Thursday, April 24, 2008

Are there patterns of economic development?


There is an old-fashioned and discredited theory that holds that there are only a small number of development trajectories. Crudely, Western Europe's experience -- agricultural modernization, handicraft manufacture, population growth, urbanization, and large-scale mass manufacturing -- is the paradigm and "normal" case, and different processes in other countries are deviations or abnormalities. This is the approach economic historians once took towards Asian economic development; it is substantially refuted by Bin Wong (China Transformed: Historical Change and the Limits of European Experience) and Ken Pomeranz (The Great Divergence: China, Europe, and the Making of the Modern World Economy.).

A somewhat better approach postulates that there are alternative pathways of development, and that English, Italian, Indian, Chinese, and Brazilian historical experiences of development all illustrate different trajectories. Charles Sabel and Jonathan Zeitlin explore this idea (World of Possibilities: Flexibility and Mass Production in Western Industrialization). This approach emphasizes path dependence and the salience of institutions in economic development. Thus Robert Brenner maintains that it was differences in the particulars of the social-property relations governing farming that explained English transformation and French stagnation (The Brenner Debate: Agrarian Class Structure and Economic Development in Pre-industrial Europe; see also a short descriptive essay, The Brenner Debate).

• **LISTED RECORDS**:
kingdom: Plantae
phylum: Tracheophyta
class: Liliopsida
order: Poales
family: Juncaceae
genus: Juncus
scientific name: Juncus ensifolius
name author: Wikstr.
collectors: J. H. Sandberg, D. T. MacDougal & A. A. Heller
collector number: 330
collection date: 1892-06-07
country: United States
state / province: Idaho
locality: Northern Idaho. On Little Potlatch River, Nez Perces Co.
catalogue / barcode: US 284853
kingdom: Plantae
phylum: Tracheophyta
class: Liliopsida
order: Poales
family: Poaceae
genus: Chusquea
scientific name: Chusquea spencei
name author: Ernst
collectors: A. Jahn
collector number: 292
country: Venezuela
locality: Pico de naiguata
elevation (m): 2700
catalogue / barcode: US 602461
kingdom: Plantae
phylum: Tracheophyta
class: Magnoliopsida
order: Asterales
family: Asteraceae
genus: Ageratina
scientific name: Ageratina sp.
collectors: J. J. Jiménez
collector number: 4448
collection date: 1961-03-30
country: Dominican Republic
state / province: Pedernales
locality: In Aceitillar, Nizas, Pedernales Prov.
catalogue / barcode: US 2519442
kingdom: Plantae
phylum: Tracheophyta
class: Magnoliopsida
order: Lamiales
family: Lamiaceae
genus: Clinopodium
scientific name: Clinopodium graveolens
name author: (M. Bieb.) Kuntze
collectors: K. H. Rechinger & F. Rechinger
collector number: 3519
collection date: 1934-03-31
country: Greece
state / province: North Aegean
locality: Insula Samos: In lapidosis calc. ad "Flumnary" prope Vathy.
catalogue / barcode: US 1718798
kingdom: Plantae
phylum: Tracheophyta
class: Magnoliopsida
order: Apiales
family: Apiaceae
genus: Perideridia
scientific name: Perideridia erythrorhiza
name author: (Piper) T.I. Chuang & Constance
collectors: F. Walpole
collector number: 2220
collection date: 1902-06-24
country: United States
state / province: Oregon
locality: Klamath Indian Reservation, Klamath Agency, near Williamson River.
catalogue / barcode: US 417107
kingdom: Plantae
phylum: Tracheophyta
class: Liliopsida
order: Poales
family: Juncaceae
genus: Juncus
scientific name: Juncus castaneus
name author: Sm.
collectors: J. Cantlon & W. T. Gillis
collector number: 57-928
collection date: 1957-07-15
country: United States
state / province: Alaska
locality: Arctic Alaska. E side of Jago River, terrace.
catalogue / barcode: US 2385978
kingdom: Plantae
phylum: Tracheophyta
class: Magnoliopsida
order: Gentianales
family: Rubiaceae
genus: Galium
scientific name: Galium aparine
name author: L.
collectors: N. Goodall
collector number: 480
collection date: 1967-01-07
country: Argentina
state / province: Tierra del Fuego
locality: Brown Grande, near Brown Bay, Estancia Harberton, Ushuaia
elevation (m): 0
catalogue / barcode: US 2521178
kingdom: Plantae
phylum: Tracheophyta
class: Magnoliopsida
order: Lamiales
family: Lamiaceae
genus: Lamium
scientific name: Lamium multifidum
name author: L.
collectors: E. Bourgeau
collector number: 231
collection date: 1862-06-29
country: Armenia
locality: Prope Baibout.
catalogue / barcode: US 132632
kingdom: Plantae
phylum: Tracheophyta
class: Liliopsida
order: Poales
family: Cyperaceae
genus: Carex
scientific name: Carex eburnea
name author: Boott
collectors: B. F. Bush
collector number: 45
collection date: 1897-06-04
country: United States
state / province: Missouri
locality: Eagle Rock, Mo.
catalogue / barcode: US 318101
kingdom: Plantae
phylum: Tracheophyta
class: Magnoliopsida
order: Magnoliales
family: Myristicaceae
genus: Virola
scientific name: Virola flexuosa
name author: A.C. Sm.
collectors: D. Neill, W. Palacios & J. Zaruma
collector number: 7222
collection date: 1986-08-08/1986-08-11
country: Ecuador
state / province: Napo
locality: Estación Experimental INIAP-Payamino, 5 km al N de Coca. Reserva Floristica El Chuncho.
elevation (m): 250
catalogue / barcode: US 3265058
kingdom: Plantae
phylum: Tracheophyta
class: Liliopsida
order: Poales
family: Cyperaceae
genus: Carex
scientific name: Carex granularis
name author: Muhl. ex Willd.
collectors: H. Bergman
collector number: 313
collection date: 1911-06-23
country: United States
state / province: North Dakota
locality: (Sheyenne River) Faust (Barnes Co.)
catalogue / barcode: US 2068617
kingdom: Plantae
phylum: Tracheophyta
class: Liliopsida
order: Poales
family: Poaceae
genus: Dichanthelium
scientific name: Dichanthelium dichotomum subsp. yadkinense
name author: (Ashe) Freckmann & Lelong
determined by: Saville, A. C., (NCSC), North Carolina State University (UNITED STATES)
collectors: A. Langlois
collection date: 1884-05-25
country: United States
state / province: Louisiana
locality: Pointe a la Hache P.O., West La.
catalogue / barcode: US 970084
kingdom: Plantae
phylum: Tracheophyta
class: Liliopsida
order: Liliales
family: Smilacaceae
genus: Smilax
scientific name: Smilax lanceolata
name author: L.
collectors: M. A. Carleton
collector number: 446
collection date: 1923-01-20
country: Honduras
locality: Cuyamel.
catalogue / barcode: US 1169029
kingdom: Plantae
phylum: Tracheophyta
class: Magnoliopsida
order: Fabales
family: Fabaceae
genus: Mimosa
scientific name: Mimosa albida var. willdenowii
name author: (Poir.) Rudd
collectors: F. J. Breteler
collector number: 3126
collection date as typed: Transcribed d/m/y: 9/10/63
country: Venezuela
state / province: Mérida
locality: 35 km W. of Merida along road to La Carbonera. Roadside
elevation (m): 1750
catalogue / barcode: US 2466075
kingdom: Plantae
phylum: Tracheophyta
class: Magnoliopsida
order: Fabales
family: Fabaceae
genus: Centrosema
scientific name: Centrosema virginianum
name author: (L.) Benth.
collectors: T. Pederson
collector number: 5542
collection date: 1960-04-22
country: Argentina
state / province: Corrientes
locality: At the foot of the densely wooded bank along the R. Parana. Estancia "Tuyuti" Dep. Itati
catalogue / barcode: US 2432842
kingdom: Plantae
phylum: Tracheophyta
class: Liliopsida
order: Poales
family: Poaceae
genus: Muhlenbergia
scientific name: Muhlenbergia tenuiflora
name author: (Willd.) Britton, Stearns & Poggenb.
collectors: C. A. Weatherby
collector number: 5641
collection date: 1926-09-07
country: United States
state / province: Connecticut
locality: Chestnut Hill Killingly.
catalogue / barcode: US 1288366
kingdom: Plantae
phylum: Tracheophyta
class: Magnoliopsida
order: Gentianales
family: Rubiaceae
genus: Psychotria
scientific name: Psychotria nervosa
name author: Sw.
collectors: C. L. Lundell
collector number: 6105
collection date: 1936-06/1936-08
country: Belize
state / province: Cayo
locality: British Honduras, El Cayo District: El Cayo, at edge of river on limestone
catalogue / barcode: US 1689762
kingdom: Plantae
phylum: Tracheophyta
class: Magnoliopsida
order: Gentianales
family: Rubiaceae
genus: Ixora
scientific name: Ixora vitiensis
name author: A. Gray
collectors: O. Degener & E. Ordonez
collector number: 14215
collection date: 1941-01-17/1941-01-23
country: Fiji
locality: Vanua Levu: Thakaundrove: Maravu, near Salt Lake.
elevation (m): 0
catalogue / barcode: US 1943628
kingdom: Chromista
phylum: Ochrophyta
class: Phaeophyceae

• **WRITTEN INSTRUCTION**: Extract the full post on patterns of economic development from above, reproducing every word and line without change.

• **OUTPUT OF THE EXERCISE**:
Thursday, April 24, 2008

Are there patterns of economic development?


There is an old-fashioned and discredited theory that holds that there are only a small number of development trajectories. Crudely, Western Europe's experience -- agricultural modernization, handicraft manufacture, population growth, urbanization, and large-scale mass manufacturing -- is the paradigm and "normal" case, and different processes in other countries are deviations or abnormalities. This is the approach economic historians once took towards Asian economic development; it is substantially refuted by Bin Wong (China Transformed: Historical Change and the Limits of European Experience) and Ken Pomeranz (The Great Divergence: China, Europe, and the Making of the Modern World Economy.).

A somewhat better approach postulates that there are alternative pathways of development, and that English, Italian, Indian, Chinese, and Brazilian historical experiences of development all illustrate different trajectories. Charles Sabel and Jonathan Zeitlin explore this idea (World of Possibilities: Flexibility and Mass Production in Western Industrialization). This approach emphasizes path dependence and the salience of institutions in economic development. Thus Robert Brenner maintains that it was differences in the particulars of the social-property relations governing farming that explained English transformation and French stagnation (The Brenner Debate: Agrarian Class Structure and Economic Development in Pre-industrial Europe; see also a short descriptive essay, The Brenner Debate).